Hardware design source data
┌──
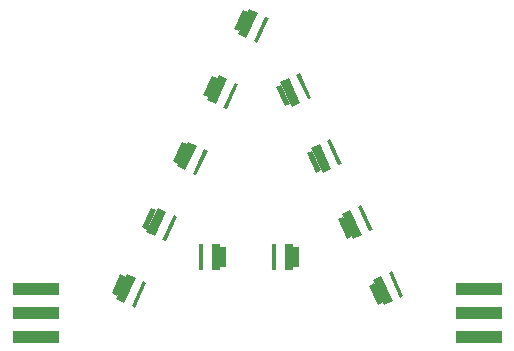
<source format=gts>
G04 #@! TF.FileFunction,Soldermask,Top*
%FSLAX46Y46*%
G04 Gerber Fmt 4.6, Leading zero omitted, Abs format (unit mm)*
G04 Created by KiCad (PCBNEW 4.0.0-rc2-stable) date 3/3/2016 3:07:13 PM*
%MOMM*%
G01*
G04 APERTURE LIST*
%ADD10C,0.150000*%
%ADD11R,0.500000X1.800000*%
%ADD12R,0.320000X2.300000*%
%ADD13R,0.800000X2.300000*%
%ADD14R,4.000000X1.000000*%
%ADD15C,0.600000*%
G04 APERTURE END LIST*
D10*
G36*
X65776097Y-24123475D02*
X66531023Y-22489435D01*
X66984923Y-22699137D01*
X66229997Y-24333177D01*
X65776097Y-24123475D01*
X65776097Y-24123475D01*
G37*
G36*
X67477769Y-25185038D02*
X68442395Y-23097097D01*
X68732891Y-23231306D01*
X67768265Y-25319247D01*
X67477769Y-25185038D01*
X67477769Y-25185038D01*
G37*
G36*
X66125147Y-24560127D02*
X67089773Y-22472187D01*
X67816013Y-22807709D01*
X66851387Y-24895649D01*
X66125147Y-24560127D01*
X66125147Y-24560127D01*
G37*
G36*
X63189047Y-29723164D02*
X63943973Y-28089124D01*
X64397873Y-28298826D01*
X63642947Y-29932866D01*
X63189047Y-29723164D01*
X63189047Y-29723164D01*
G37*
G36*
X64890719Y-30784727D02*
X65855345Y-28696786D01*
X66145841Y-28830995D01*
X65181215Y-30918936D01*
X64890719Y-30784727D01*
X64890719Y-30784727D01*
G37*
G36*
X63538097Y-30159816D02*
X64502723Y-28071876D01*
X65228963Y-28407398D01*
X64264337Y-30495338D01*
X63538097Y-30159816D01*
X63538097Y-30159816D01*
G37*
G36*
X60601997Y-35322856D02*
X61356923Y-33688816D01*
X61810823Y-33898518D01*
X61055897Y-35532558D01*
X60601997Y-35322856D01*
X60601997Y-35322856D01*
G37*
G36*
X62303669Y-36384419D02*
X63268295Y-34296478D01*
X63558791Y-34430687D01*
X62594165Y-36518628D01*
X62303669Y-36384419D01*
X62303669Y-36384419D01*
G37*
G36*
X60951047Y-35759508D02*
X61915673Y-33671568D01*
X62641913Y-34007090D01*
X61677287Y-36095030D01*
X60951047Y-35759508D01*
X60951047Y-35759508D01*
G37*
G36*
X58014937Y-40922551D02*
X58769863Y-39288511D01*
X59223763Y-39498213D01*
X58468837Y-41132253D01*
X58014937Y-40922551D01*
X58014937Y-40922551D01*
G37*
G36*
X59716609Y-41984114D02*
X60681235Y-39896173D01*
X60971731Y-40030382D01*
X60007105Y-42118323D01*
X59716609Y-41984114D01*
X59716609Y-41984114D01*
G37*
G36*
X58363987Y-41359203D02*
X59328613Y-39271263D01*
X60054853Y-39606785D01*
X59090227Y-41694725D01*
X58363987Y-41359203D01*
X58363987Y-41359203D01*
G37*
G36*
X55427883Y-46522236D02*
X56182809Y-44888196D01*
X56636709Y-45097898D01*
X55881783Y-46731938D01*
X55427883Y-46522236D01*
X55427883Y-46522236D01*
G37*
G36*
X57129555Y-47583799D02*
X58094181Y-45495858D01*
X58384677Y-45630067D01*
X57420051Y-47718008D01*
X57129555Y-47583799D01*
X57129555Y-47583799D01*
G37*
G36*
X55776933Y-46958888D02*
X56741559Y-44870948D01*
X57467799Y-45206470D01*
X56503173Y-47294410D01*
X55776933Y-46958888D01*
X55776933Y-46958888D01*
G37*
D11*
X71085150Y-43417575D03*
D12*
X69185150Y-43417649D03*
D13*
X70435150Y-43417600D03*
D11*
X64884924Y-43417819D03*
D12*
X62984924Y-43417893D03*
D13*
X64234924Y-43417844D03*
D10*
G36*
X70122901Y-30691341D02*
X69363042Y-29059589D01*
X69816307Y-28848517D01*
X70576166Y-30480269D01*
X70122901Y-30691341D01*
X70122901Y-30691341D01*
G37*
G36*
X72032430Y-30077907D02*
X71061499Y-27992891D01*
X71351588Y-27857805D01*
X72322519Y-29942821D01*
X72032430Y-30077907D01*
X72032430Y-30077907D01*
G37*
G36*
X70681702Y-30706902D02*
X69710771Y-28621885D01*
X70435994Y-28284170D01*
X71406925Y-30369187D01*
X70681702Y-30706902D01*
X70681702Y-30706902D01*
G37*
G36*
X72730201Y-36290366D02*
X71970342Y-34658614D01*
X72423607Y-34447542D01*
X73183466Y-36079294D01*
X72730201Y-36290366D01*
X72730201Y-36290366D01*
G37*
G36*
X74639730Y-35676932D02*
X73668799Y-33591916D01*
X73958888Y-33456830D01*
X74929819Y-35541846D01*
X74639730Y-35676932D01*
X74639730Y-35676932D01*
G37*
G36*
X73289002Y-36305927D02*
X72318071Y-34220910D01*
X73043294Y-33883195D01*
X74014225Y-35968212D01*
X73289002Y-36305927D01*
X73289002Y-36305927D01*
G37*
G36*
X75337501Y-41889388D02*
X74577642Y-40257636D01*
X75030907Y-40046564D01*
X75790766Y-41678316D01*
X75337501Y-41889388D01*
X75337501Y-41889388D01*
G37*
G36*
X77247030Y-41275954D02*
X76276099Y-39190938D01*
X76566188Y-39055852D01*
X77537119Y-41140868D01*
X77247030Y-41275954D01*
X77247030Y-41275954D01*
G37*
G36*
X75896302Y-41904949D02*
X74925371Y-39819932D01*
X75650594Y-39482217D01*
X76621525Y-41567234D01*
X75896302Y-41904949D01*
X75896302Y-41904949D01*
G37*
G36*
X77944797Y-47488411D02*
X77184938Y-45856659D01*
X77638203Y-45645587D01*
X78398062Y-47277339D01*
X77944797Y-47488411D01*
X77944797Y-47488411D01*
G37*
G36*
X79854326Y-46874977D02*
X78883395Y-44789961D01*
X79173484Y-44654875D01*
X80144415Y-46739891D01*
X79854326Y-46874977D01*
X79854326Y-46874977D01*
G37*
G36*
X78503598Y-47503972D02*
X77532667Y-45418955D01*
X78257890Y-45081240D01*
X79228821Y-47166257D01*
X78503598Y-47503972D01*
X78503598Y-47503972D01*
G37*
D14*
X86521140Y-50192207D03*
X86521140Y-48192207D03*
X86521140Y-46192207D03*
D15*
X85521140Y-50192207D03*
X85521140Y-48192207D03*
X85521140Y-46192207D03*
D14*
X49020840Y-46192207D03*
X49020840Y-48192207D03*
X49020840Y-50192207D03*
D15*
X50020840Y-46192207D03*
X50020840Y-48192207D03*
X50020840Y-50192207D03*
M02*

</source>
└──
TASK TO COMPLETE
Please go through the data above and copy each line that has the word "format".

RESPONSE
<source format=gts>
G04 Gerber Fmt 4.6, Leading zero omitted, Abs format (unit mm)*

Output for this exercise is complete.